Qu’est-ce que cela nous apprend d’utile?
Ces chiffres ne sont pas seulement des statistiques, ils nous révèlent des informations intéressantes sur le contexte historique des psaumes. J’aimerais donc maintenant faire 6 remarques utiles qui nous aident à nous immerger dans le monde des psaumes:
- La rédaction des psaumes s’étale sur plus d’un millénaire. Entre Moïse (Psaume 90) et jusqu’à l’Exil (Psaume 137), voire après l’Exile (Psaume 126). Durant plus de 1 000 ans, le livre des psaumes était un livre ouvert dans lequel de nouveaux psaumes se sont ajoutés. Le livre a été édité, compilé, jusqu’à sa forme finale que nous avons aujourd’hui.

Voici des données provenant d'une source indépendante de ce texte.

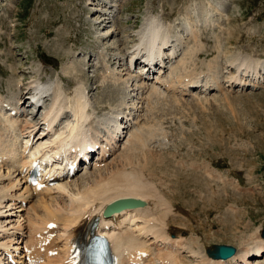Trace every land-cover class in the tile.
Here are the masks:
<instances>
[{
    "label": "rangeland",
    "instance_id": "1",
    "mask_svg": "<svg viewBox=\"0 0 264 264\" xmlns=\"http://www.w3.org/2000/svg\"><path fill=\"white\" fill-rule=\"evenodd\" d=\"M96 2L0 0V92L8 100L18 97L16 85L19 79L26 87L37 79L45 83L55 82L71 99L82 87L94 108L90 110L95 122L89 132L94 134L97 121L109 117L120 101L133 95L130 91L134 88L125 90L120 84L116 91L110 80L103 83L106 72L101 53L108 55L110 68L123 71L124 65L126 68L130 61L129 55L125 54L139 47L138 34L146 20L159 19L165 27H173L171 31L182 39L183 51L191 49L194 54L188 70L192 72L191 76L196 78L195 75L201 72L208 73V63L216 64L221 89L208 94H200L196 89L186 96L171 95L170 92L165 99H152L153 108H150L152 103L146 106L145 123L143 120L144 128H149L151 133L148 147L138 152L130 166L139 168L153 157L157 162L150 166L146 175L169 204V238L184 236L192 243L199 241L205 253L206 249L213 251L218 244L246 250V244L255 242L257 228H264V81L260 78V84L255 88L227 85L231 83L228 76L244 75L235 71L236 65L232 63L240 56L264 62V0H99L101 8H107V15L114 16L115 24L110 23L107 28L96 25L95 19L100 16L99 12H94ZM112 5L115 6L110 8ZM111 11L114 12L110 14ZM111 27L118 28L116 30L120 33L102 41L100 36ZM98 31L103 32L100 35ZM180 53L183 52L178 55ZM119 54V59L125 55L124 61L113 60ZM72 63L78 73L66 76L65 70ZM141 68L137 67L136 71ZM260 72L264 77V70ZM254 76L247 78L246 82H256ZM211 83L217 84L214 79ZM136 94L132 100L136 101ZM27 108L30 113L32 108ZM122 109L130 110L131 106ZM140 115L143 112L133 116L139 121ZM0 116V130H4L6 121L3 115ZM127 138L128 134H125L117 142L116 151L101 163V167L106 168L105 171L101 168L102 175L115 171L111 166L120 160ZM22 141L24 139L17 142ZM141 152L147 154L146 160H143V153L139 154ZM10 169L12 172L7 166L0 168V174H6ZM96 170L93 165L86 173H79L74 178L76 181L72 179L75 182L71 181L77 182L82 190L86 187L82 178L88 176L87 173H90L91 185L95 178L96 182L100 180L101 173ZM214 175L215 179L210 177ZM9 176L6 181L1 180L0 191L11 183ZM25 189V185L18 186L14 193L26 196ZM68 196L58 198L62 205L70 202ZM53 197H49V203ZM38 198L25 202L23 211L19 210L21 203L0 206V225L11 229L21 222L25 224L27 220L24 218L28 211L35 212ZM149 202L153 208L156 202ZM43 212L38 213L40 218L45 217ZM126 227L129 225L124 224L122 230ZM15 239L18 241L20 236ZM23 239L26 240L21 237ZM160 246L168 250L173 248ZM192 247L199 251L198 245ZM186 252L181 254L183 262L201 264L197 255L194 259ZM250 261L263 262L264 256Z\"/></svg>",
    "mask_w": 264,
    "mask_h": 264
},
{
    "label": "bare ground",
    "instance_id": "2",
    "mask_svg": "<svg viewBox=\"0 0 264 264\" xmlns=\"http://www.w3.org/2000/svg\"><path fill=\"white\" fill-rule=\"evenodd\" d=\"M100 4L99 0H97L94 12H99L100 16L95 19V22L96 25H104L107 28L110 23V25L115 24L114 16L110 17L107 15L109 14L108 10H106L107 8H101ZM113 6L115 5L110 6V8ZM112 12L114 11H111L110 14ZM172 28L165 27L159 19L146 20L143 29L138 34L139 47L125 54L129 55L130 61L126 64V68L124 65L123 71L110 68L107 63L108 55L101 53L102 60L104 61L103 68H105L106 72L102 77L103 83L110 80L113 90L120 87V84L125 87V90L130 89L132 86L134 88L130 91V93L133 92V95L127 96L126 101H120L119 106H116L109 117L102 119V121H97L98 125L94 134L92 132L89 133L91 131L90 126L92 127L95 122L94 118L92 120L93 114H91L90 110H94V108L85 92L86 90L82 87L77 91V95L71 99L65 96L63 89L56 85L55 82V84L51 82L45 83L42 82V79H37L26 87L27 85H24V81L19 79L16 85L18 88L17 95H19L18 97L16 96L17 98L14 95L15 98L8 100L0 92V114L9 123L8 126L4 121V130H0V168L2 169L6 166L8 168L12 167V172H10V169L7 172L8 174L3 175L2 171V174H0V184L3 182L1 180L6 181L9 175V183L11 182L0 191V206L6 203L4 207H10L11 205L21 203L19 210L23 211L22 207L25 205V202H29L34 197H39L37 206L34 207L35 212L30 213L28 211V216L24 218L27 220V224H21V222L11 227V229L0 225V232H3V235H0V251L4 250L8 254L20 251L22 258L28 257L34 262L37 261L38 264H66L65 261L68 259L73 245L76 242L81 244V233L79 232H82V228L88 227L92 217L103 214L106 206L110 204L126 199H136L142 201L144 206L113 213L111 220L102 221L100 225L101 229L98 231V233L111 237L112 246L119 259V264H186L182 260L183 257L181 258V254L186 250V253L194 259H197V255L200 258L201 264H264V261L254 263L250 261L251 258H263L264 256V240L260 236L264 228H257V236L253 240L255 242L246 244L247 247H244L246 250H242L243 248H240V250L236 249L238 250L237 254L226 261L214 259L212 255L209 256L208 249H206L205 253L199 245V241L192 243L188 238L185 239L184 236L169 238L167 221L170 212L169 204L163 199L161 192L157 191L158 188L154 185V182L149 178L147 179L146 175L150 166L156 165L157 162L155 161V164L153 156L152 160L147 161V154L141 152L139 154L143 153L145 157L143 160H146L143 162L144 164L139 166V168L133 165L134 169L130 166L132 159L137 157L138 152L148 147L151 133L149 128H144V114H146L144 113V109L152 103V99L159 97L165 99L170 92H172L171 95L180 94L181 96H186L192 92L191 88H204L200 92H207L209 90L207 86L209 88L212 87L214 90L215 88H221L219 66L216 64L208 63V73L201 72L195 75L196 78L191 76L192 72L188 70L189 65L193 61L194 54L191 49L183 51L182 39L178 34H174L171 31ZM116 29L111 27L110 30H106L102 37L100 36L102 41L118 35L120 31L118 32ZM103 31L105 30L103 29ZM103 31H98V33L101 35ZM124 44L123 42L122 46ZM181 51L183 53L178 55ZM120 54L115 56L113 60L120 57ZM93 55L91 54V56ZM125 55H122L121 59L118 58L117 60L124 61ZM145 56L152 61L155 60L157 63H155L156 68L152 73L150 72L152 67L144 65L143 61H141V58ZM235 61L232 62L236 65L237 70L235 71L242 72L244 75L230 76L233 79V83L240 80L238 76L241 78L240 83H242V86L248 87L258 86L260 78L264 80V77H261L262 72H260L264 70L263 61L245 56H240ZM74 65L75 63L70 64L69 69L65 70L66 76L78 73ZM133 65L135 66L134 69ZM137 67H142V70L136 71ZM157 69L160 72L151 80V75H155ZM39 72L40 69L38 68L37 75ZM254 73H256L254 78H257V82L253 84L246 83L247 78L253 76ZM60 78L63 80L62 77ZM211 78L216 81V86L211 85ZM149 81H151L150 84H148ZM56 87H58L57 90ZM135 92H137L136 101L132 100L135 98ZM40 100L42 104L37 106ZM130 101H133L134 104ZM141 103L143 104L142 106ZM153 103L150 107L151 109L153 108ZM155 103L157 104V102ZM130 106V110L123 111V107L128 109ZM27 107L32 108L30 113L27 112ZM132 108L134 109L132 110ZM134 111L137 113H132ZM127 112H130V114ZM138 112H143V115H140L141 118L139 117V121L137 120L138 117L133 116L134 114H138ZM101 133L104 134L103 137L106 136V139L103 140L100 137ZM125 134H128V138L119 157L120 160L117 158V162H113L114 164L111 166V169H115V171L110 172V174L107 171L108 174L105 172L106 175H102L101 168L103 166L101 167V163L103 162H99L96 164L98 169L96 171L101 173L100 180L96 182L95 178L91 182L93 185L89 182L88 177L90 173H87L88 176L82 178L83 186L86 185L82 190L78 188L77 182L72 183L75 179L72 181H65L63 179L60 180L59 184L50 188L42 186V188L34 187L32 189L26 186V196H17L14 193L18 189V186L26 184V180L23 179L26 178L24 169L27 167L30 169L31 161H25V158L27 152L32 147H35V150L32 152V157L34 158L43 153L50 152L53 147H64L63 149L69 150L75 147H84L86 142L90 143L95 149L97 142L102 139L106 144L99 142V145H102V153L104 154L103 157H105L107 153L110 155L112 151H116L117 142H120ZM19 139H24L20 150L13 148L10 143L5 144L6 141H13L12 143L17 144ZM107 146H110V149ZM149 149L148 151L151 150ZM56 154L58 153L56 152L53 156H56ZM153 176L151 175V177ZM210 177L215 179V175ZM76 189L77 192L74 193ZM65 194L70 197V202L66 203V206L62 205L58 200L61 196H66ZM53 195L54 197L50 198L49 203V197ZM152 200L156 202L153 207L154 209L150 206L149 202ZM162 210L163 212L160 214ZM40 211H44L45 217H39L38 213ZM39 220L40 222L37 223ZM51 224L55 225V228L50 229ZM124 224L129 225V228L126 227V229L123 228L124 230L118 231L121 230ZM56 232L58 234H56V238L53 240ZM17 235L20 236L18 241L15 239ZM21 237L26 238V240H21ZM1 238L7 240H1ZM52 243L58 244L60 246L59 249L48 250L54 248ZM42 244L50 245L45 250ZM193 244L198 245L199 251L193 249ZM160 245H166L175 249L168 250L165 249V246L164 248ZM203 252L205 254L201 255ZM50 253H56V256H48Z\"/></svg>",
    "mask_w": 264,
    "mask_h": 264
},
{
    "label": "water",
    "instance_id": "3",
    "mask_svg": "<svg viewBox=\"0 0 264 264\" xmlns=\"http://www.w3.org/2000/svg\"><path fill=\"white\" fill-rule=\"evenodd\" d=\"M119 205L118 208H116ZM144 206V203L140 200L136 199H128V200H121L117 204H113L108 208V211L106 212V215L109 216L113 212H118L123 208H136V207H142ZM261 237L264 239V230L261 234ZM236 253V249L233 246L228 245H221L216 246L212 252H210V255H212L215 259H223L228 260L229 258L233 257Z\"/></svg>",
    "mask_w": 264,
    "mask_h": 264
}]
</instances>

- Même si la rédaction a duré des siècles, une bonne partie du livre date de David et peu après lui. En effet, la moitié des psaumes sont attribués directement à David. Et on peut ajouter les psaumes d’Asaph (voir 1 Chronique 16.7), ceux de Salomon et probablement tous ceux destinés aux chefs de chœur. Cela signifie qu’il faut bien connaître la période de la monarchie unifiée (époque des rois David et Salomon) pour comprendre le contexte des psaumes.
- Une grande partie des psaumes sont destinés au chef de chœur. Cela laisse supposer qu’ils étaient destinés à être chantés dans un cadre cultuel. Il s’agit, dans une large mesure, d’un recueil de chants d’assemblée. Ils peuvent naturellement être médités individuellement, mais ce n’est pas l’usage premier de ces textes.
- La forme finale du psautier est probablement le fruit de plusieurs étapes. Il y a d’abord eu la rédaction de textes individuels, puis l’élaboration de petits recueils (par exemples les chants des montées), puis l’élaboration de livres indépendants (depuis très longtemps, on a facilement identifié 5 livres des psaumes, car ils se terminent par des mots pratiquement identiques (livre 1: 1-41; livre 2: 42-72; livre 3: 73-89; livre 4: 90-106 et livre 5: 107-150)), et finalement, la compilation qui a donné la forme que l’on connait.
- Les psaumes expriment une panoplie importante d’émotions, dans des styles variés. Ils parlent dans toutes les situations de la vie humaine.
- Les psaumes étaient utilisés régulièrement en Israël. Il y a d’ailleurs des psaumes en dehors du Psautier: Le psaume de Jonas (Jn 2), celui d’Anne (1S 2), celui d’Habakuk (Ha 3), celui de Moïse (Ex 15), celui de David (2S 22), celui de Marie (Lc 1). Ces psaumes sont généralement inspirés plus ou moins librement du psautier. Cela laisse penser que les Juifs connaissaient les psaumes, et qu’ils étaient capables de s’en servir dans toutes les situations de la vie.
J’espère que ce petit tour d’horizon vous motive à lire, à méditer et à chanter les psaumes.